Tran Thi Bich Ngoc est une productrice de cinéma vietnamienne reconnue, réputée pour sa capacité à raconter des histoires puissantes et captivantes. Parmi ses œuvres récentes figure l’œuvre « Glorious Ashes » de Bui Thac Chuyen, qui représentera le Vietnam aux Oscars 2024 dans la catégorie du meilleur film international. Ce drame rural a fait ses débuts mondiaux en 2022, marquant une étape historique en tant que premier film vietnamien à être sélectionné pour la compétition principale du Festival international du film de Tokyo.
Un an après, Ngoc a été sollicitée pour être membre du jury de ce même concours, sous la direction du réalisateur allemand Wim Wenders. Même si Ngoc s’est fait un nom comme productrice à succès, elle n’hésite pas à partager sa vision sur l’industrie cinématographique en cours d’évolution au Vietnam. Cette scène émergente est alimentée par des talents locaux, des réalisateurs dotés d’une vision unique et d’un public avide de films nationaux. Malheureusement, la piraterie reste un problème persistant pour l’industrie. Nous avons discuté avec Ngoc des défis à surmonter pour bâtir une industrie prospère au Vietnam.
La pandémie de Covid a eu un impact sur le secteur du cinéma, mais l’industrie vietnamienne s’est bien rétablie. La box-office 2023 a rapporté plus de 40,8 millions de dollars pour les 5 meilleurs films locaux, contre 36,7 millions de dollars pré-Covid en 2019. C’est la preuve que le public tient à soutenir les productions nationales. Cependant, le nombre de films produits a diminué, passant de 42 films pré-pandémie à seulement 27 en 2023.
Concernant l’industrie cinématographique vietnamienne dans le contexte mondial, le Vietnam a été reconnu à l’échelle internationale en 2023 grâce à « Inside the Yellow Cocoon Shell » de Pham Thien An, qui a reçu la Caméra d’Or au Festival de Cannes, et au documentaire « Children of the Mist » de Ha Le Diem, sélectionné pour les Oscars. Le Vietnam a également apporté des modifications législatives positives pour l’industrie du film en 2023. Le premier Festival du film asiatique de Danang a eu lieu en mai précédent et connaîtra sa deuxième édition en juillet 2024.
Le piratage numérique constitue une menace importante pour l’industrie du cinéma vietnamienne. Le Vietnam figure sur la liste de surveillance prioritaire de l’Alliance internationale de la propriété intellectuelle (IIPA) pour les violations de la propriété intellectuelle. Il est essentiel de fonder l’expansion de l’industrie sur le respect des droits d’auteur. Pour ce faire, il est crucial de comprendre comment le Vietnam lutte contre le piratage numérique et comment colmater les lacunes existantes. Le gouvernement a apporté des améliorations positives avec l’adoption de la loi sur la propriété intellectuelle en 2022.
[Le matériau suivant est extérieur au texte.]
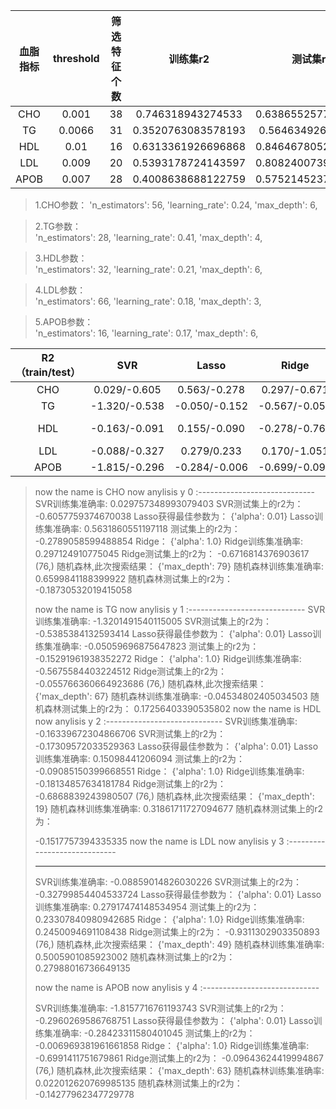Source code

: | 血脂指标 | threshold | 筛选特征个数 |训练集r2 | 测试集r2 |
| :----: | :----: | :----: | :----------------: | :---------------: |
|CHO     |0.001   |38      |0.746318943274533   |0.6386552577626596 |
|TG      |0.0066  |31      |0.3520763083578193  |0.564634926231925  |
|HDL     |0.01    |16      |0.6313361926696868  |0.8464678052938874 |
|LDL     |0.009   |20      |0.5393178724143597  |0.8082400739394546 |
|APOB    |0.007   |28      |0.4008638688122759  |0.5752145237403692 |

>1.CHO参数：
            'n_estimators': 56,
            'learning_rate': 0.24,
            'max_depth': 6,

>2.TG参数：        
            'n_estimators': 28,
            'learning_rate': 0.41,
            'max_depth': 4,

> 3.HDL参数：        
'n_estimators': 32,
'learning_rate': 0.21,
'max_depth': 6,

> 4.LDL参数：        
'n_estimators': 66,
'learning_rate': 0.18,
'max_depth': 3,

> 5.APOB参数：        
> 'n_estimators': 16,
> 'learning_rate': 0.17,
> 'max_depth': 6,

| R2（train/test） |      SVR      |     Lasso     |     Ridge     |   随机森林    | xgboost      |
| :--------------: | :-----------: | :-----------: | :-----------: | :-----------: | ------------ |
|       CHO        | 0.029/-0.605  | 0.563/-0.278  | 0.297/-0.671  | 0.659/-0.187  | 0.746/0.638  |
|        TG        | -1.320/-0.538 | -0.050/-0.152 | -0.567/-0.055 | -0.033/0.108  | 0.3524/0.564 |
|       HDL        | -0.163/-0.091 | 0.155/-0.090  | -0.278/-0.764 | -0.045/ 0.172 | 0.631/0.846  |
|       LDL        | -0.088/-0.327 |  0.279/0.233  | 0.170/-1.051  |  0.500/0.279  | 0.539/0.808  |
|       APOB       | -1.815/-0.296 | -0.284/-0.006 | -0.699/-0.096 | 0.022/-0.142  | 0.400/0.575  |

> now the name is  CHO now anylisis y 0 :----------------------------- SVR训练集准确率: 0.029757348993079403 SVR测试集上的r2为： -0.6057759374670038 Lasso获得最佳参数为： {'alpha': 0.01} Lasso训练集准确率: 0.5631860551197118 测试集上的r2为： -0.2789058599488854 Ridge： {'alpha': 1.0} Ridge训练集准确率: 0.297124910775045 Ridge测试集上的r2为： -0.6716814376903617
> (76,)
> 随机森林,此次搜索结果： {'max_depth': 79} 随机森林训练集准确率: 0.6599841188399922 随机森林测试集上的r2为： -0.18730532019415058
>
> now the name is  TG now anylisis y 1 :----------------------------- SVR训练集准确率: -1.3201491540115005 SVR测试集上的r2为： -0.5385384132593414 Lasso获得最佳参数为： {'alpha': 0.01} Lasso训练集准确率: -0.05059696875647823 测试集上的r2为： -0.15291961938352272 Ridge： {'alpha': 1.0} Ridge训练集准确率: -0.5675584403224512 Ridge测试集上的r2为： -0.055766360664923686
> (76,)
> 随机森林,此次搜索结果： {'max_depth': 67} 随机森林训练集准确率: -0.04534802405034503 随机森林测试集上的r2为： 0.17256403390535802 now the name is  HDL now anylisis y 2 :----------------------------- SVR训练集准确率: -0.16339672304866706 SVR测试集上的r2为： -0.17309572033529363 Lasso获得最佳参数为： {'alpha': 0.01} Lasso训练集准确率: 0.15098441206094 测试集上的r2为： -0.09085150399668551 Ridge： {'alpha': 1.0} Ridge训练集准确率: -0.18134857634181784 Ridge测试集上的r2为： -0.6868839243980507
> (76,)
> 随机森林,此次搜索结果： {'max_depth': 19} 随机森林训练集准确率: 0.31861711727094677 随机森林测试集上的r2为：
>
> -0.1517757394335335 now the name is  LDL now anylisis y 3 :-----------------------------
>
>
>
> -----------------------------
>
> SVR训练集准确率: -0.08859014826030226 SVR测试集上的r2为： -0.32799854404533724 Lasso获得最佳参数为： {'alpha': 0.01} Lasso训练集准确率: 0.27917474148534954 测试集上的r2为： 0.23307840980942685 Ridge： {'alpha': 1.0} Ridge训练集准确率: 0.2450094691108438 Ridge测试集上的r2为： -0.9311302903350893
> (76,)
> 随机森林,此次搜索结果： {'max_depth': 49} 随机森林训练集准确率: 0.5005901085923002 随机森林测试集上的r2为： 0.27988016736649135
>
> now the name is  APOB now anylisis y 4 :-----------------------------
>
> SVR训练集准确率: -1.8157716761193743 SVR测试集上的r2为： -0.2960269586768751 Lasso获得最佳参数为： {'alpha': 0.01} Lasso训练集准确率: -0.28423311580401045 测试集上的r2为： -0.006969381961661858 Ridge： {'alpha': 1.0} Ridge训练集准确率: -0.6991411751679861 Ridge测试集上的r2为： -0.09643624419994867
> (76,)
> 随机森林,此次搜索结果： {'max_depth': 63} 随机森林训练集准确率: 0.022012620769985135 随机森林测试集上的r2为： -0.14277962347729778
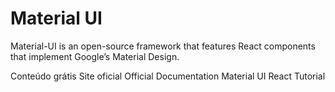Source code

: # Material UI

Material-UI is an open-source framework that features React components that implement Google’s Material Design.

<ResourceGroupTitle>Conteúdo grátis</ResourceGroupTitle>
<BadgeLink colorScheme='blue' badgeText='Framework Website' href='https://mui.com/'>Site oficial</BadgeLink>
<BadgeLink colorScheme='blue' badgeText='Docs' href='https://mui.com/getting-started/installation/'>Official Documentation</BadgeLink>
<BadgeLink badgeText='Watch' href='https://www.youtube.com/watch?v=vyJU9efvUtQ'>Material UI React Tutorial</BadgeLink>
Mais pour mettre en œuvre efficacement la loi, il faut une collaboration de tous les secteurs. La majorité des gens optent encore pour le « xem chùa » (regarder gratuitement). Les cinéastes et producteurs ne se manifestent généralement que lorsque leurs propres films sont piratés. Leurs voix restent fragmentées et manquent d’unité. Il est donc difficile d’exercer une pression suffisante pour faire respecter efficacement le droit d’auteur.
En outre, la protection du droit d’auteur va au-delà de l’application des lois. Il est également nécessaire d’éduquer le public sur l’importance de la propriété intellectuelle et sur les conséquences du piratage. Cela nécessite des campagnes d’information et d’éducation à long terme dans les écoles et les universités. Par ailleurs, il est crucial d’inclure les fournisseurs d’accès à Internet (FAI) dans cette campagne.
C’est une tâche énorme, mais nécessaire pour soutenir l’essor de l’industrie créative du Vietnam. Il faudra une collaboration solide entre tous les secteurs pour y parvenir. Cette interview est juste le début d’une série de discussions avec des réalisateurs de la région Asie-Pacifique sur leur travail, mettant l’accent sur la protection du contenu et la sauvegarde de leur travail et de leurs moyens de subsistance.